Physical Address
304 North Cardinal St.
Dorchester Center, MA 02124
Six months ago, Mercur was flying high After raising a massive $350 million Series C Which values the AI data training startup at $10 billion. But after confession On March 31, it was the target of a data breachthe company was facing a world of problems.
Since then, a group of hackers has claimed to have had 4 terabytes of data stolen from Mercor’s systems, including candidate profiles, personally identifiable information, employer data, source code, and API keys. Mercur did not comment on the authenticity of the data, confirming only that it is investigating the matter and “will continue to communicate with our customers and contractors directly as appropriate and allocate the necessary resources to resolve the problem as soon as possible.”
Mercur said its data breach was… Result of hacking of the open source tool LiteLLM. This tool is so popular that it is downloaded millions of times daily. For 40 minutes, the tool contained credential harvesting malware, which is rogue software that can steal login credentials. These credentials were used to access more programs and accounts, which I used to harvest more credentials, and so on.
While there has been no official acknowledgment of the amount of data collected by Merkur, there have been repercussions nonetheless. Meta has paused its contracts with Mercor indefinitely. Wired sources said. (Merkur declined to comment to TechCrunch on this matter.)
Like other contract AI data training companies, Mercor handles some of model makers’ biggest trade secrets: custom datasets and the processes they use to teach their models. This is very important to them even after he died $14.3 billion on Merkur competitor Scale AII continued to work with Mercur.
In some good news for Mercor (maybe…we’ll see): OpenAI also confirmed to Wired that it was investigating Mercor’s breach, but said it was not pausing or terminating its contracts at the time. However, TechCrunch has heard from multiple sources that other large model makers may also be considering their relationships with Mercor following the hack, though we haven’t confirmed enough details to name names yet.

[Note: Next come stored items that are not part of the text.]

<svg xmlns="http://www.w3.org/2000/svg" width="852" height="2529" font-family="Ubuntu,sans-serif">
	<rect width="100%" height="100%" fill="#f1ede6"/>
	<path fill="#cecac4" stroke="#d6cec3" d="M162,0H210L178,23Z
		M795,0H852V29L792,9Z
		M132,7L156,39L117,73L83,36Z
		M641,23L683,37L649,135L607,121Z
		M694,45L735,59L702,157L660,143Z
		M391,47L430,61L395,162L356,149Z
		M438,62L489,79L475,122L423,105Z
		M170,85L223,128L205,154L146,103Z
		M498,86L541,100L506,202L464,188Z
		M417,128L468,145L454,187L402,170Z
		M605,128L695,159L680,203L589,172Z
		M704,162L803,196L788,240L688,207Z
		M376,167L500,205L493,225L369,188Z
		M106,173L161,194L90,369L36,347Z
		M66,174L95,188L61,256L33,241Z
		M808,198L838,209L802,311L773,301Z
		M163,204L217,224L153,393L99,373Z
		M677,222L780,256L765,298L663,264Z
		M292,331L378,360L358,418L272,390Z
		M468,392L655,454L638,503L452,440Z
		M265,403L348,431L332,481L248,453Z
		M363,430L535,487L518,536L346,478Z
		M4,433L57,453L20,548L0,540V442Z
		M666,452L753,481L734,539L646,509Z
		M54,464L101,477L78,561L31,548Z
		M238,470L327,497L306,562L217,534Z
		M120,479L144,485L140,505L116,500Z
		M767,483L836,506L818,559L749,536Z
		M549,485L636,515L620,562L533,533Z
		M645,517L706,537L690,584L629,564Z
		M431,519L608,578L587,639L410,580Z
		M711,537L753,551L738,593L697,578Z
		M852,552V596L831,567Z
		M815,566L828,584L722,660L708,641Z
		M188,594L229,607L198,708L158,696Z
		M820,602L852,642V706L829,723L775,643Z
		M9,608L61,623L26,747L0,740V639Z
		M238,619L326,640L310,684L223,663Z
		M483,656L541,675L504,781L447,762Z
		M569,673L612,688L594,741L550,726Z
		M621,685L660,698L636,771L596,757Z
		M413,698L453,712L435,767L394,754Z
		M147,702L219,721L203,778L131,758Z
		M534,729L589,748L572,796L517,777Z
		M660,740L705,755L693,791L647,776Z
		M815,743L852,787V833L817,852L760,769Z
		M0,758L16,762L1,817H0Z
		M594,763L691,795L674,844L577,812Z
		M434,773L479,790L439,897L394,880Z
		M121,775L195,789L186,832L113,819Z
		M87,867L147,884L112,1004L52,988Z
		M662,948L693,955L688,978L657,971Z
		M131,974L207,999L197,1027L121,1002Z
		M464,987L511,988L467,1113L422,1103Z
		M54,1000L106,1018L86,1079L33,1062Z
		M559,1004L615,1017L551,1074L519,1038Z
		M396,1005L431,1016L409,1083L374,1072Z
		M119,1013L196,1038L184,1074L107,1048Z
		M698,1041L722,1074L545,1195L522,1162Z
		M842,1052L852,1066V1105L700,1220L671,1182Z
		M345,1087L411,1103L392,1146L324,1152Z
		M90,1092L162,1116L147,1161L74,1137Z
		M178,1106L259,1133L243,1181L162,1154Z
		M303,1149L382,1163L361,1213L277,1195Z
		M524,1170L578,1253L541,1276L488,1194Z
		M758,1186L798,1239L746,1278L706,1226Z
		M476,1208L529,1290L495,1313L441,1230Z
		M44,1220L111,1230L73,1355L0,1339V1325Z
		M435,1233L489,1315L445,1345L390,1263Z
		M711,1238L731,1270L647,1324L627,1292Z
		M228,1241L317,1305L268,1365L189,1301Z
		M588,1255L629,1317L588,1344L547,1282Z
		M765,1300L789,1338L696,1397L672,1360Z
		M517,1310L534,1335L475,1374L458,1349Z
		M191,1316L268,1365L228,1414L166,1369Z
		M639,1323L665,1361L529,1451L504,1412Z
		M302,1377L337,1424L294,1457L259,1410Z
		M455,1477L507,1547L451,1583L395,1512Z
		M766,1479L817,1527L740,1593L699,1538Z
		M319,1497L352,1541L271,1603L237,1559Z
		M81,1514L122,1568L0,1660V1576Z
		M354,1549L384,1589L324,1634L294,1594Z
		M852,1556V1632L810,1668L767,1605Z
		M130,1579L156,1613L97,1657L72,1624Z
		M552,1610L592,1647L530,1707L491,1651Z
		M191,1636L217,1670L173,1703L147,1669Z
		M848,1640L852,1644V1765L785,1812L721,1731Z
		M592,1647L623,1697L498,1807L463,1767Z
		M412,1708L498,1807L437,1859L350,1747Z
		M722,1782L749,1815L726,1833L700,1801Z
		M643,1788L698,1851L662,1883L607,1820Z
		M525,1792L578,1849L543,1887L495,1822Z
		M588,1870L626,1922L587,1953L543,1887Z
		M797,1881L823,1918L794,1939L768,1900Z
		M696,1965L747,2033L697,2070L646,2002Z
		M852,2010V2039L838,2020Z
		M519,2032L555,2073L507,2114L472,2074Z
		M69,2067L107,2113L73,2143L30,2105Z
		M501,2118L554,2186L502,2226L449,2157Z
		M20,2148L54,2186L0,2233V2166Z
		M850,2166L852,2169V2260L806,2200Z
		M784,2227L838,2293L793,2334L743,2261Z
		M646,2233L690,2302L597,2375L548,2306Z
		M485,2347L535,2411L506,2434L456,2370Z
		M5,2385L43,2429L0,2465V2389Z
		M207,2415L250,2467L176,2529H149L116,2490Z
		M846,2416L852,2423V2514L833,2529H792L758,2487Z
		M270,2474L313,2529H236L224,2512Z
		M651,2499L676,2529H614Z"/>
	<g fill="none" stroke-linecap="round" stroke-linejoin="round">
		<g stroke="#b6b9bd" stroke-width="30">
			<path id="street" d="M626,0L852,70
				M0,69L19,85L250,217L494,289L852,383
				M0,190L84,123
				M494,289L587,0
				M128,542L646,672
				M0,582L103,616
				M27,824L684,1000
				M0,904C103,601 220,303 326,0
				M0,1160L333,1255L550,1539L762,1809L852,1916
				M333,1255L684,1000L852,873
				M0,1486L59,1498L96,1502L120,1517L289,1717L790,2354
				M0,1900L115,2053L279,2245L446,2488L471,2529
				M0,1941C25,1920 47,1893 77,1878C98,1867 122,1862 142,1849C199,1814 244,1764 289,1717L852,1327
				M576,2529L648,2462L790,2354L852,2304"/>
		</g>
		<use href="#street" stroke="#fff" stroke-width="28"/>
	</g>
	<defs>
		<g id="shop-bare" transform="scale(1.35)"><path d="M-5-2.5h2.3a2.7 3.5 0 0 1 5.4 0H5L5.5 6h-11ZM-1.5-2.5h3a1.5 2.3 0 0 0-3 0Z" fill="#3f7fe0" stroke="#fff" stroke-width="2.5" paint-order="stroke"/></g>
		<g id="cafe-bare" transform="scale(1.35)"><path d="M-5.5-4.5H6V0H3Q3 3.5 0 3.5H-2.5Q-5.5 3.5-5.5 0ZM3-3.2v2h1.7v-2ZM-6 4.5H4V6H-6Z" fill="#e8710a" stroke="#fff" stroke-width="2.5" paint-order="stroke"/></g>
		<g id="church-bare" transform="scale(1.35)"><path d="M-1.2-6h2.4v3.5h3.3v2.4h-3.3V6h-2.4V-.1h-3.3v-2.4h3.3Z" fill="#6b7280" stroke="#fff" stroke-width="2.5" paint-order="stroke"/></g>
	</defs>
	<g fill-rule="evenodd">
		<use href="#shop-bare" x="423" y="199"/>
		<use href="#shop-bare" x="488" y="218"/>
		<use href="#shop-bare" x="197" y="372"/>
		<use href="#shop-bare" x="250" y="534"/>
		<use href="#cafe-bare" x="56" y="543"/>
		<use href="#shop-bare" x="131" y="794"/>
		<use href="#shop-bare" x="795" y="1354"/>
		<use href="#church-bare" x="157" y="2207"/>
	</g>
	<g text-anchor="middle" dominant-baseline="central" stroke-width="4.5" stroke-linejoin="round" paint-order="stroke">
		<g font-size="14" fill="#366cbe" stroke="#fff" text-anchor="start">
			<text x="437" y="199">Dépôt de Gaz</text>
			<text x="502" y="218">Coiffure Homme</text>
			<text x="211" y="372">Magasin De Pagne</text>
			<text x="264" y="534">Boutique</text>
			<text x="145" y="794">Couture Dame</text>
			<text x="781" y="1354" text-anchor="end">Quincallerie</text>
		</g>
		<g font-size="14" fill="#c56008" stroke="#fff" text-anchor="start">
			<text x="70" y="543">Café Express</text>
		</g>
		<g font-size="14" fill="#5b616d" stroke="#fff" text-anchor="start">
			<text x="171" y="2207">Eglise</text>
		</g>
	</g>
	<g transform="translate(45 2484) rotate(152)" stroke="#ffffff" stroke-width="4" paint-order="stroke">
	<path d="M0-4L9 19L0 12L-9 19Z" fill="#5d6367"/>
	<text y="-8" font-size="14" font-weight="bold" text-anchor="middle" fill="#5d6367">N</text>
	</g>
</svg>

Meanwhile, five Mercur contractors filed lawsuits, Business Insider Reportsdue to the alleged exposure of their personal data. It remains to be seen whether these lawsuits represent a serious threat or are merely opportunistic and annoying. (Mercur declined to comment.)
TechCrunch event
San Francisco, California
|
October 13-15, 2026
One lawsuit, reviewed by TechCrunch, even named LiteLLM and Delv as defendants. This is wild, and perhaps a stretch, but here’s the connection: LiteLLM used AI compliance startup Delve to obtain its security certifications. Wading He was accused By an anonymous whistleblower for allegedly falsifying data to obtain security certificates and using rubber-checkers.
A security certificate does not directly prevent hackers from launching successful attacks, but its purpose is to ensure that companies have processes in place to mitigate such threats.
Although Delve has denied the allegations while simultaneously making operational changes, it was a world of hurt in itself. To the point where Y Combinator cut ties With the company.
LiteLLM I gave up on Delphi It is now working with another AI startup to get its security certifications again. LiteLLM is also published Full report On the security incident.
But Mercor itself was not a Delve customer, the company confirmed to TechCrunch. However, if the fallout continues for Mercur, a lot of revenue could be at stake. The company was reportedly on track to achieve annual revenues of more than $1 billion earlier this year before the data leak An anonymous source of information said.